◆ **PROBLEM**
Edit every entry below so that "integer values" becomes "whole-number values", with the rest of the wording unchanged. Leave the pictures out of your answer.

=-=-=

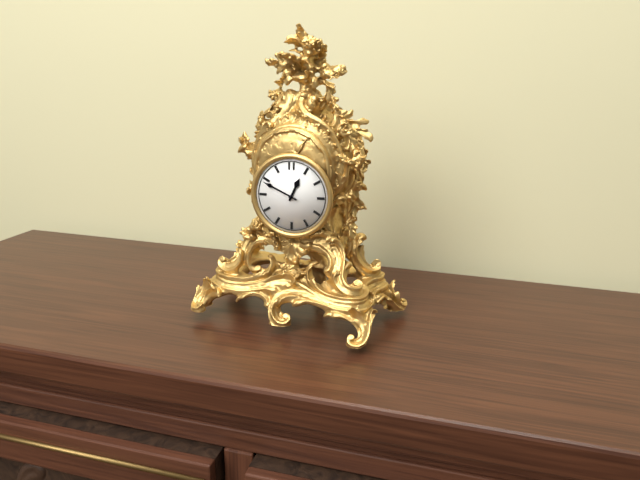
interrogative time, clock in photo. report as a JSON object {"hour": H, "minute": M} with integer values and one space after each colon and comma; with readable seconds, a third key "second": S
{"hour": 12, "minute": 49}
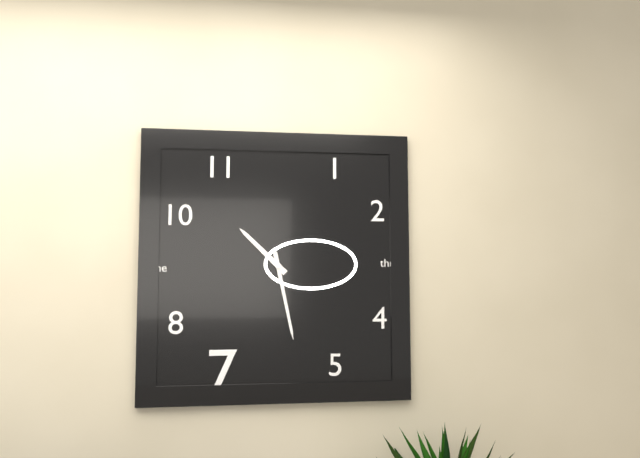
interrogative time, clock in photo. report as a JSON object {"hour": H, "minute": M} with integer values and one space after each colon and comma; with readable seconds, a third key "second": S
{"hour": 10, "minute": 28}
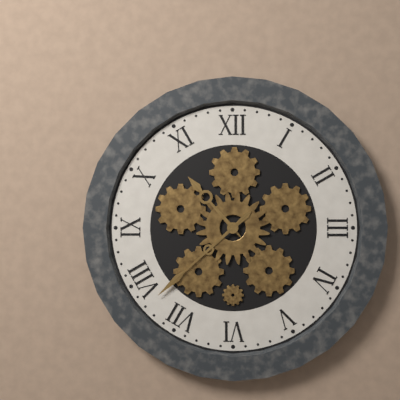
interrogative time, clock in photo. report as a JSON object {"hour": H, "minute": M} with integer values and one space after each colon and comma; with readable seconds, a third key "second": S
{"hour": 10, "minute": 38}
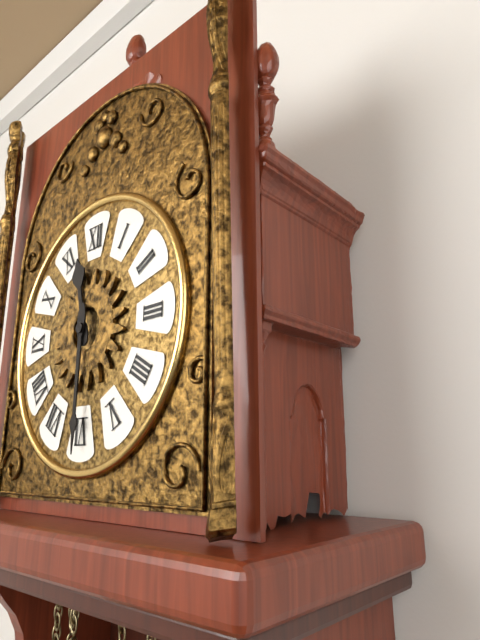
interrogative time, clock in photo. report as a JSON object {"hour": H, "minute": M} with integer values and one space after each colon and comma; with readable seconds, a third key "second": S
{"hour": 11, "minute": 30}
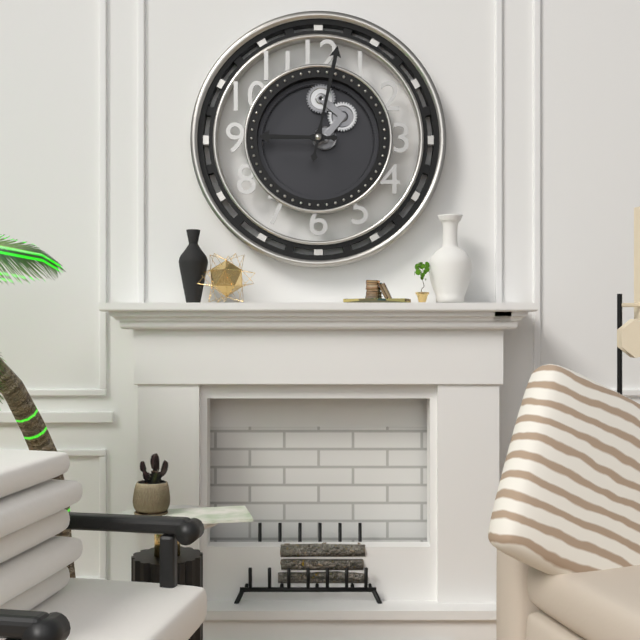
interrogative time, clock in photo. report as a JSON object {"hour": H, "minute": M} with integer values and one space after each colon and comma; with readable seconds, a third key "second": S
{"hour": 9, "minute": 2}
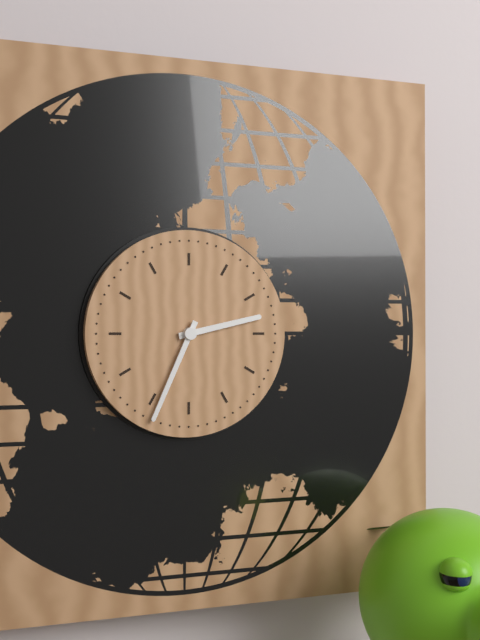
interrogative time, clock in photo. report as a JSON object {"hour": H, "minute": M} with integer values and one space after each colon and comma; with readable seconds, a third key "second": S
{"hour": 2, "minute": 34}
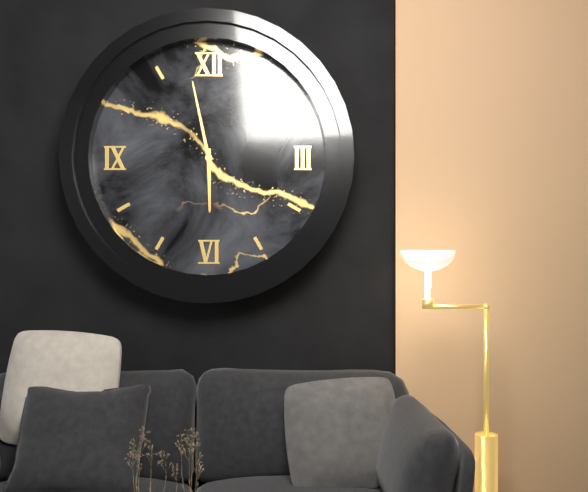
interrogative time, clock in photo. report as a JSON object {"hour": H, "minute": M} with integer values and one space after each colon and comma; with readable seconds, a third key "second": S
{"hour": 5, "minute": 58}
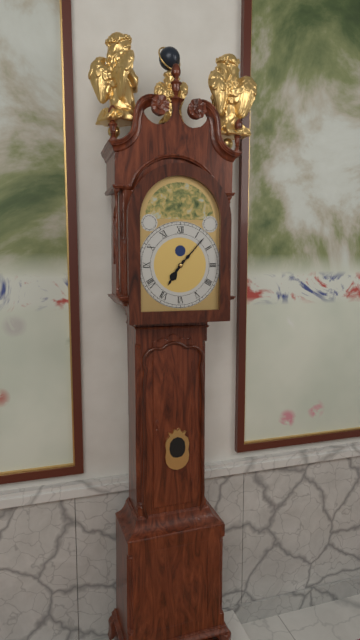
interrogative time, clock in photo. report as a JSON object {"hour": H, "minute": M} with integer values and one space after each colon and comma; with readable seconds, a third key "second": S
{"hour": 7, "minute": 7}
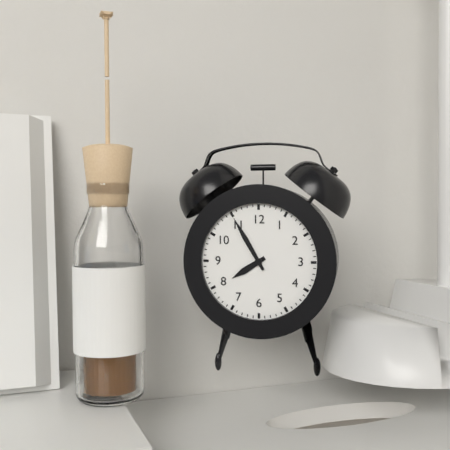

=-=-=

◆ **REPLY TO THE TASK**
interrogative time, clock in photo. report as a JSON object {"hour": H, "minute": M} with whole-number values and one space after each colon and comma; with readable seconds, a third key "second": S
{"hour": 12, "minute": 49}
interrogative time, clock in photo. report as a JSON object {"hour": H, "minute": M} with whole-number values and one space after each colon and comma; with readable seconds, a third key "second": S
{"hour": 10, "minute": 28}
interrogative time, clock in photo. report as a JSON object {"hour": H, "minute": M} with whole-number values and one space after each colon and comma; with readable seconds, a third key "second": S
{"hour": 10, "minute": 38}
interrogative time, clock in photo. report as a JSON object {"hour": H, "minute": M} with whole-number values and one space after each colon and comma; with readable seconds, a third key "second": S
{"hour": 11, "minute": 30}
interrogative time, clock in photo. report as a JSON object {"hour": H, "minute": M} with whole-number values and one space after each colon and comma; with readable seconds, a third key "second": S
{"hour": 9, "minute": 2}
interrogative time, clock in photo. report as a JSON object {"hour": H, "minute": M} with whole-number values and one space after each colon and comma; with readable seconds, a third key "second": S
{"hour": 2, "minute": 34}
interrogative time, clock in photo. report as a JSON object {"hour": H, "minute": M} with whole-number values and one space after each colon and comma; with readable seconds, a third key "second": S
{"hour": 5, "minute": 58}
interrogative time, clock in photo. report as a JSON object {"hour": H, "minute": M} with whole-number values and one space after each colon and comma; with readable seconds, a third key "second": S
{"hour": 7, "minute": 7}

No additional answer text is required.